- [Task to complete]
Please retype every record exactly as it appears, omitting the pictures.

_ _ _ _ _

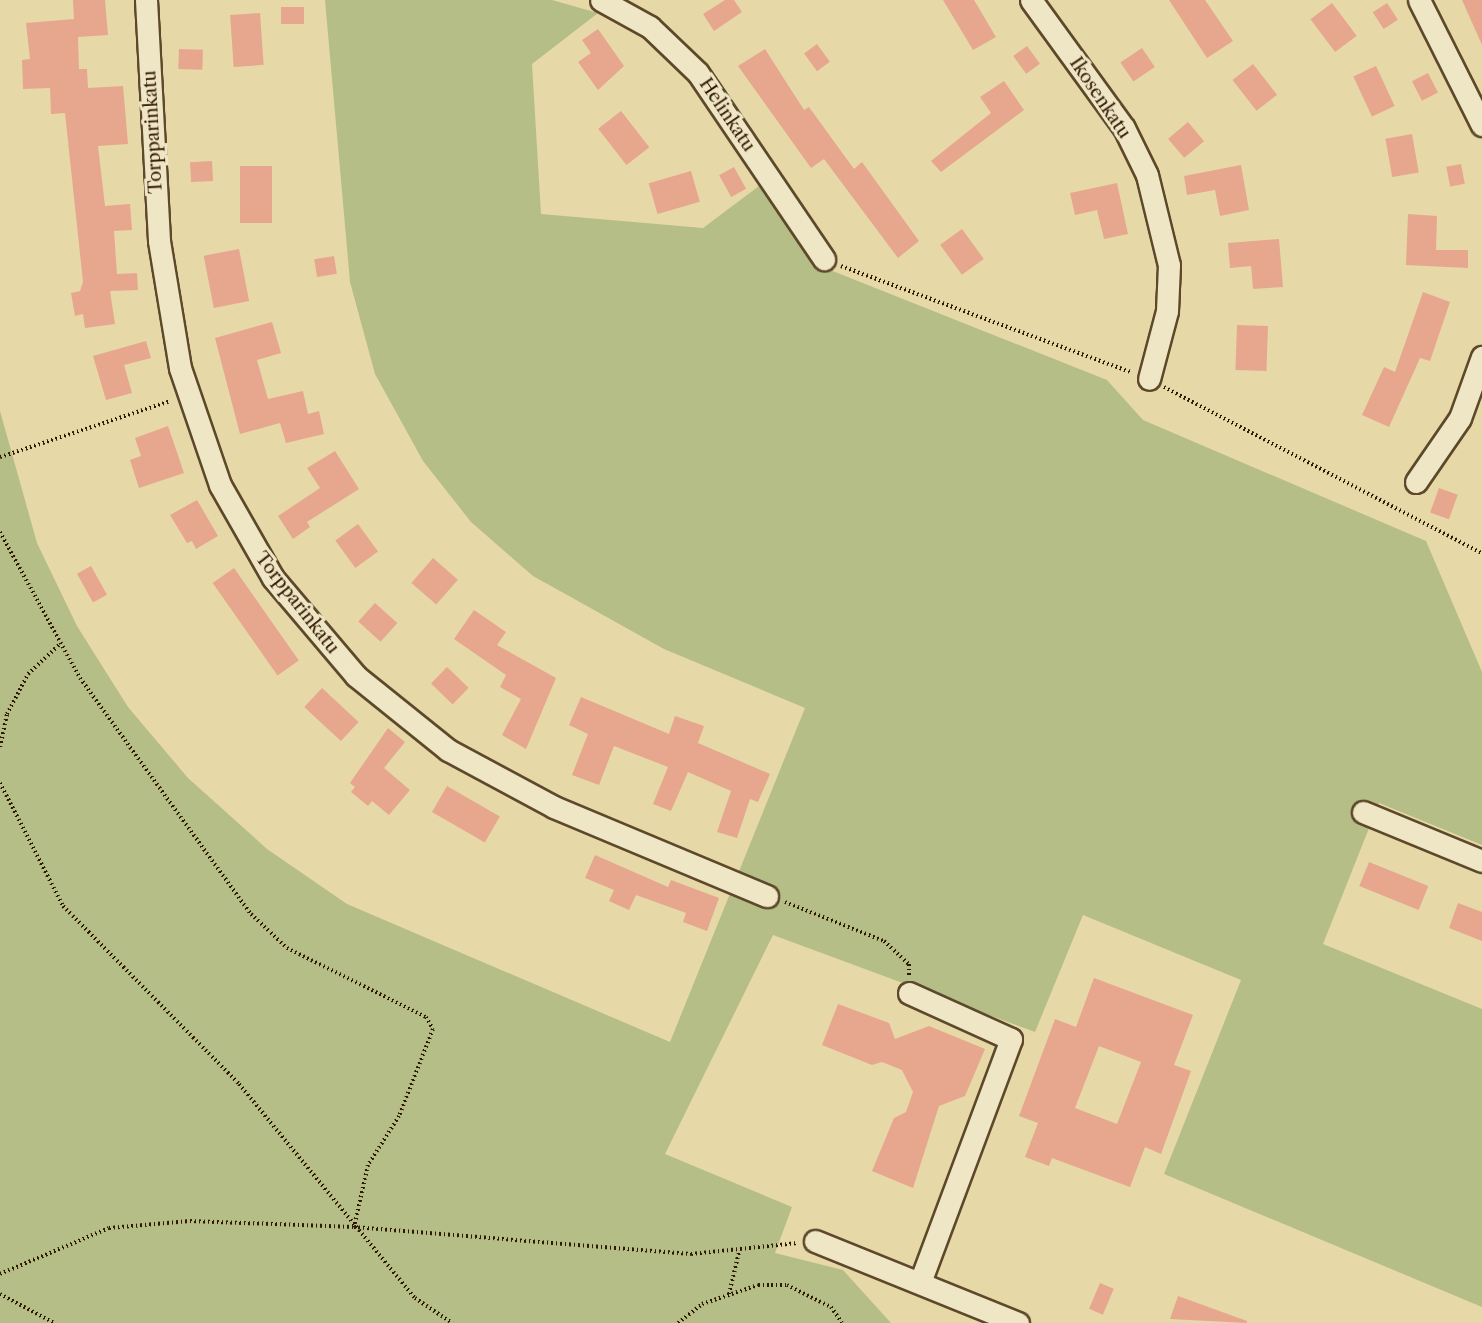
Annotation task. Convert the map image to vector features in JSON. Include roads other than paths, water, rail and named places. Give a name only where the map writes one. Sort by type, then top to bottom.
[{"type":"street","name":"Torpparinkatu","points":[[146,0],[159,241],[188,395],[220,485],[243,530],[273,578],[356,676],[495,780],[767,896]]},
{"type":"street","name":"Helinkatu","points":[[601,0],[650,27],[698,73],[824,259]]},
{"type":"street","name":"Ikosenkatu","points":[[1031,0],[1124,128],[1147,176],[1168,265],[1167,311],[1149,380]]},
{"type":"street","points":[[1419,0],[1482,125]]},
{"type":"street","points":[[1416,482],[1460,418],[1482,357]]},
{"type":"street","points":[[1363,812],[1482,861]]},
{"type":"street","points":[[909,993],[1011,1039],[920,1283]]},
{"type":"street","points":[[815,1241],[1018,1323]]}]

_ _ _ _ _

- [Answer for the task]
Annotation task. Convert the map image to vector features in JSON. Include roads other than paths, water, rail and named places. Give a name only where the map writes one. Sort by type, then top to bottom.
[{"type":"street","name":"Torpparinkatu","points":[[146,0],[159,241],[188,395],[220,485],[243,530],[273,578],[356,676],[495,780],[767,896]]},
{"type":"street","name":"Helinkatu","points":[[601,0],[650,27],[698,73],[824,259]]},
{"type":"street","name":"Ikosenkatu","points":[[1031,0],[1124,128],[1147,176],[1168,265],[1167,311],[1149,380]]},
{"type":"street","points":[[1419,0],[1482,125]]},
{"type":"street","points":[[1416,482],[1460,418],[1482,357]]},
{"type":"street","points":[[1363,812],[1482,861]]},
{"type":"street","points":[[909,993],[1011,1039],[920,1283]]},
{"type":"street","points":[[815,1241],[1018,1323]]}]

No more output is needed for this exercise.